Increased Creatinine after Starting ACEIs/ARBs May Increase Cardiorenal Risk

Patients who have even relatively small increases in creatinine after starting angiotensin-converting enzyme inhibitor/angiotensin receptor blocker (ACEI/ARB) treatment are at increased risk of adverse cardiorenal events, suggests a study in the British Medical Journal.

Using linked UK primary care and hospital databases, the researchers identified 122,363 patients who initiated treatment with ACEIs or ARBs between 1997 and 2014. Of these, 1.7% had creatinine increases of 30% or more after starting renin-angiotensin system blockade. Rates of end stage renal disease, myocardial infarction, heart failure, and death were compared for patients with and without a 30% increase in creatinine, with adjustment for patient characteristics and clinical factors. Differences in risk per 10% increase in creatinine after starting ACEI/ARB therapy were evaluated as well.

Patients with creatinine increases of 30% or greater were older, median age 68 versus 63 years; more likely to be female, 56.1% versus 46.1%; and more likely to have stage 3b or 4 chronic kidney disease, 8.9% versus 4.3%. This group also had higher rates of myocardial infarction, heart failure, arrhythmias, and peripheral artery disease and were more likely to be taking loop or potassium-sparing diuretics and nonsteroidal anti-inflammatory drugs.

Rates of all adverse cardiorenal outcomes were significantly higher for the patients with a 30% or greater increase in creatinine, compared to those with increases of less than 30%. Adjusted incidence rate ratios were 3.43 for ESRD, 1.46 for myocardial infarction, 1.37 for heart failure, and 1.87 for death. These increases were greatest in the year after starting ACEI/ARB treatment.

Among those with lesser increases in creatinine, all risks increased in graduated fashion. In patients with creatinine increases of 10% to 19% up to 40% or higher, IRRs increased steadily: from 1.73 to 4.04 for ESRD, 1.12 to 1.59 for myocardial infarction, 1.14 to 1.42 for heart failure, and 1.15 to 2.11 for mortality (compared to creatinine increases of less than 10%).

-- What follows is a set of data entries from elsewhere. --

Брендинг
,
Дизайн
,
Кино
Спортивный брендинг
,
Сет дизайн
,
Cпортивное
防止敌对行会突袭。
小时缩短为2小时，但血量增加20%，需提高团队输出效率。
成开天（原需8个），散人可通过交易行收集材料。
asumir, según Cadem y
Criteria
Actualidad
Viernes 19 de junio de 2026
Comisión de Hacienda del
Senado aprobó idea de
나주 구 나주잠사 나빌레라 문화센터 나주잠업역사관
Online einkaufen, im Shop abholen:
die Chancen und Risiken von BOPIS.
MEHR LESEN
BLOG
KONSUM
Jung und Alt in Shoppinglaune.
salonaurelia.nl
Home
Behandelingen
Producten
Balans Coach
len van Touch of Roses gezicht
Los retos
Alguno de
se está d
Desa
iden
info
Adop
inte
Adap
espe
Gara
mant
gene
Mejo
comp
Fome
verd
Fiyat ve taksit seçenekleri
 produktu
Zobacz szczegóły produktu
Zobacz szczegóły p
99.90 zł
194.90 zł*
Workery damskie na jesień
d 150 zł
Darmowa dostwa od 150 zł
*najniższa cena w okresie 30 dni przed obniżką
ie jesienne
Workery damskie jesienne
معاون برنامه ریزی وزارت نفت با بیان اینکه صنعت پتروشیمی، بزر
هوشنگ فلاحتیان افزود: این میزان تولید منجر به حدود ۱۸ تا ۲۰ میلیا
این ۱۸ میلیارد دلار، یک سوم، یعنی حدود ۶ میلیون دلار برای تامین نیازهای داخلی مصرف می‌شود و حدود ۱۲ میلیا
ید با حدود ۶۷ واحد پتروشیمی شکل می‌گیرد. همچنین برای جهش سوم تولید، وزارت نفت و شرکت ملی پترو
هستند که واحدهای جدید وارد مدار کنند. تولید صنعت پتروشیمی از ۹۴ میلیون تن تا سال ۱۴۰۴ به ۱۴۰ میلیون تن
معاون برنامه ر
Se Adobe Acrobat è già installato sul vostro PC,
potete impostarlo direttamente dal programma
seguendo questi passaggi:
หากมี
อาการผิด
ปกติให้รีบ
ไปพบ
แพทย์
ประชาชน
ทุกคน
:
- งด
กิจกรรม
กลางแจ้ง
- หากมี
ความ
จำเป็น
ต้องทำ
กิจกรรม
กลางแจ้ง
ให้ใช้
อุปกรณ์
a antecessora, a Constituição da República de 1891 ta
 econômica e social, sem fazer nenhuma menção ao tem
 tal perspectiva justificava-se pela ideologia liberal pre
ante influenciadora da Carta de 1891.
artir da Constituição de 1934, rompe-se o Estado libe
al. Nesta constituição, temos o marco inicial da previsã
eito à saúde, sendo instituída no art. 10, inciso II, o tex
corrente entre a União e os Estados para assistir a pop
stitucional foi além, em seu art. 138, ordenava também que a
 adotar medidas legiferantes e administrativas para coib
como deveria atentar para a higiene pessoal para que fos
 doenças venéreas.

Some patients experience a sudden drop in kidney function after starting ACEI/ARB therapy. Creatinine increases of up to 30% are generally regarded as safe, and even as an indicator of preserved renal function. The authors sought to determine the long-term implications of increased creatinine, including increases of less than 30%.

The results suggest significant increases in cardiorenal events and mortality for patients with increases in creatinine after starting ACEI/ARB treatment. The increased risks are apparent even under the 30% threshold, in “dose-response” fashion. The investigators conclude, “Increases in creatinine after starting ACEI/ARB treatment identify a high risk group needing close monitoring and in whom the risks and benefits of ACEI/ARB prescribing should be considered” [Schmidt M, et al. Serum creatinine elevation after renin-angiotensin system blockade and long term cardiorenal risks: cohort study. BMJ 2017; 356: j791].